Lena Dunham has opened up about why she wrote in her recent memoir about being sexually assaulted while in college.

In a lengthy statement published Tuesday by BuzzFeed, Dunham hits back at accusations that she described the man she claims assaulted her in a way that could be matched a male student who also attended Oberlin College. The student has denied he raped Dunham; her publisher plans to alter Not That Kind of Girl to specify that “Barry” is a pseudonym.
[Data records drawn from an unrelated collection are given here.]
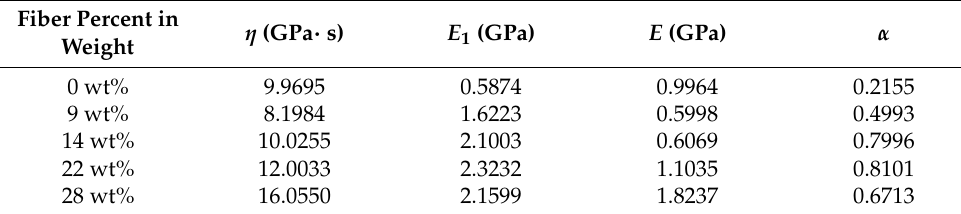
Table 2. Parameters of the Zener fractional index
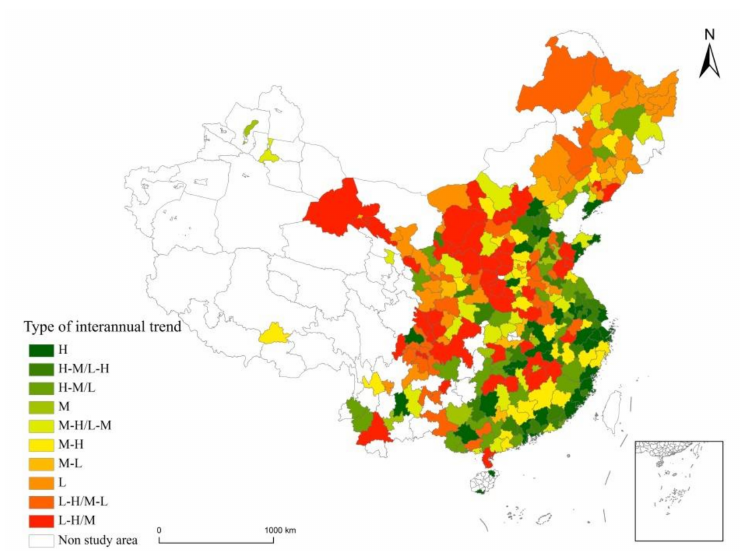
Figure 9. Spatial distribution map of the sustainable development model of urban human settlements in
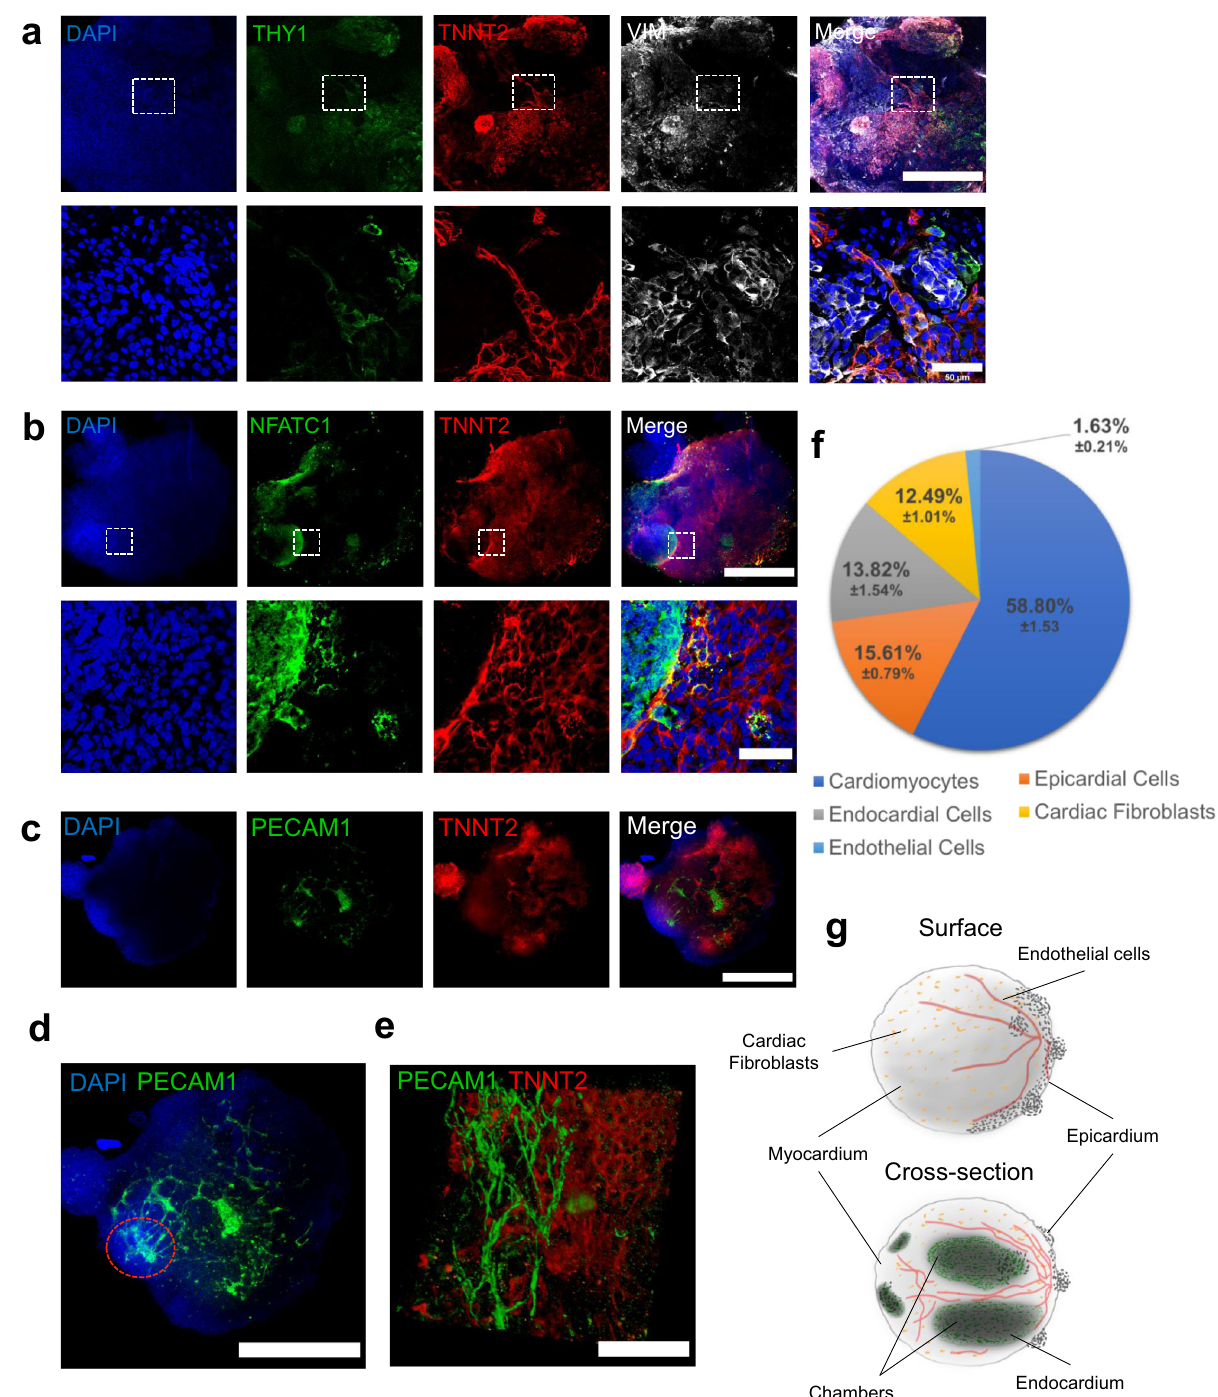
Fig. 3 hHO cardiac cell lineage composition. a – e Immuno fl uorescence images of various cell lineages composing the hHOs. a , Cardiac fi broblast markers THY1 (green) and VIMENTIN (white) present throughout the hHOs, TNNT2 (red), DAPI (blue); scale bar: 500 µ m, inset: 50 µ m. b Endocardial marker NFATC1 (green) highly expressed within chambers of TNNT2 + tissue (red); scale bar: 500 µ m, inset: 50 µ m. c – e Endothelial marker PECAM1 (green) showing a de fi ned network of vessels throughout the organoid and adjacent to TNNT2 + tissue (red), DAPI (blue); showing a single confocal plane ( c ), a maximum intensity projection to visualize the vascular network throughout the organoid ( d ), and a high magni fi cation 3D reconstruction showing tubular endothelial structures ( e ); red dotted circle in ( d ) indicates area of high vascular branching. Scale bar: c , d : 500 µ m, e 50 µ m. f Pie chart of average cell composition in hHOs, calculated as the percentage of cells with respective cell marker over all cells by nuclei counting using ImageJ. g Sketch of hHO surface (top) and cross-section (bottom) showing the organization of cell types and features of the hHOs. Source data are provided as a Source Data fi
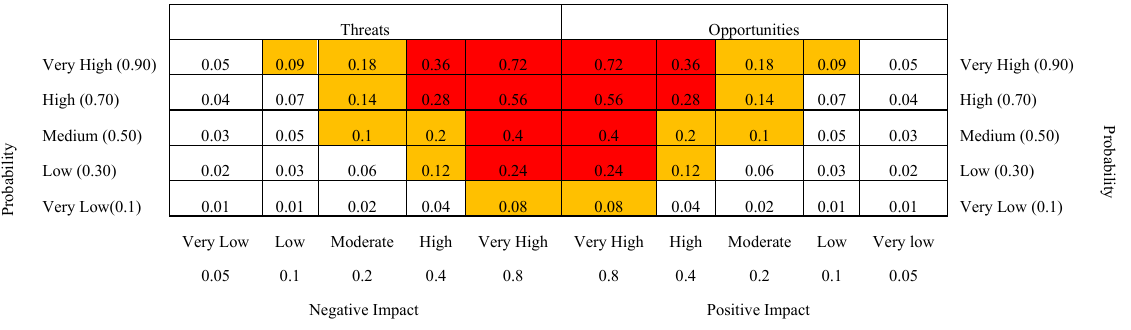
Fig. 2. Example probability and impact matrix (Source, (GUIDE, 2017; PMI, 2017 )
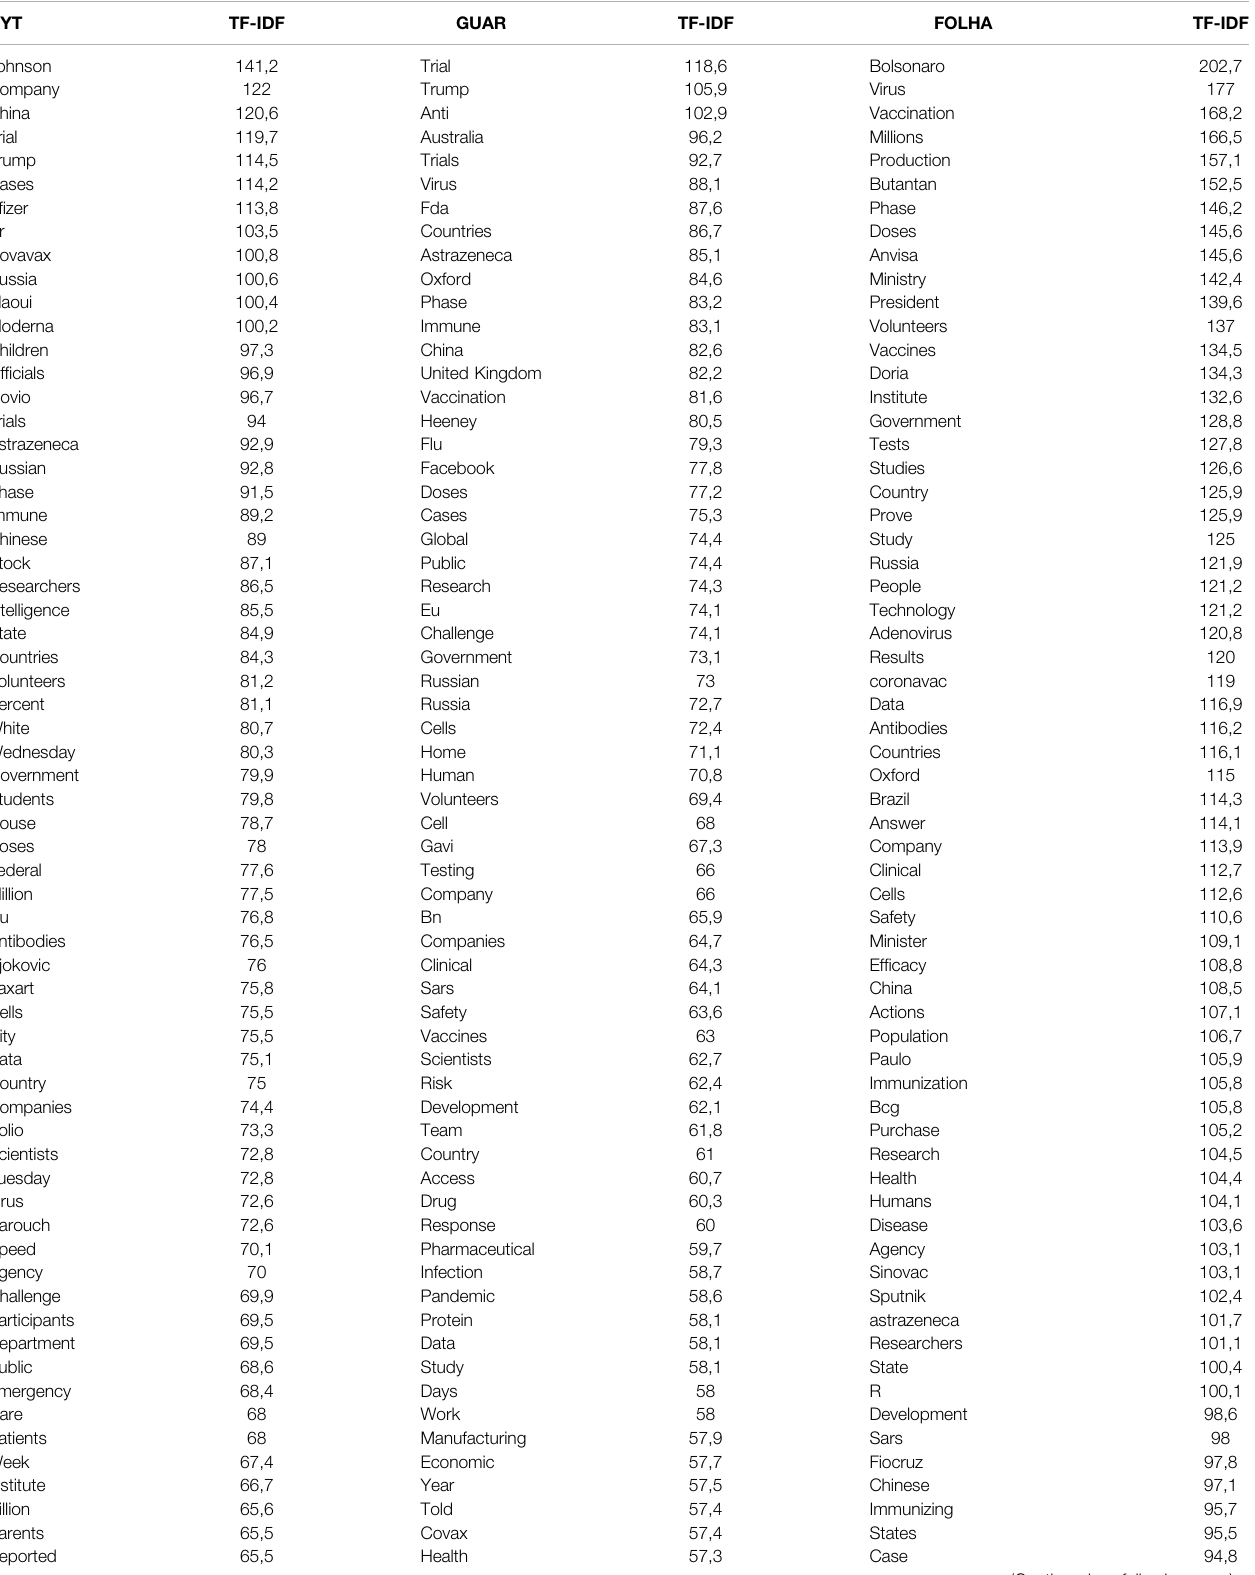
TABLE 1 | Most frequent words in the body texts of The New York Times , The Guardian , and Folha de São Paulo , arranged by the TF-IDF value. NYT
In her statement, the Girls writer and actress explains she was inspired by other sexual-assault survivors to share her story, while also addressing the recent accusations:

Speaking out was never about exposing the man who assaulted me. Rather, it was about exposing my shame, letting it dry out in the sun. I did not wish to be contacted by him or to open a criminal investigation. I am in a loving and peaceful place in my life and I am not willing to sacrifice any more of it for this person I do not know, aside from one night I will never forget. That is my choice.

Dunham, who wrote that she was drunk and high during her assault, also addressed her frustration when she receives questions that relate her intoxication to the incident:

These ignorant lines of inquiry serve to further flawed narratives about rape, but these people are reacting to the same set of social signals that we all are — signals telling us that preventing assault is a woman’s job, that rape is only rape when a stranger drags you into a dark alley with a knife at your throat, that our stories are never true, and that lying about rape is a way for women to enact revenge on innocent men.

Dunham’s decision to share her story was praised when it was released in September, in the midst of an ongoing national dialogue on campus sexual assault. Her writing had previously met controversy when a conservative group accused her of sexually abusing her younger sister.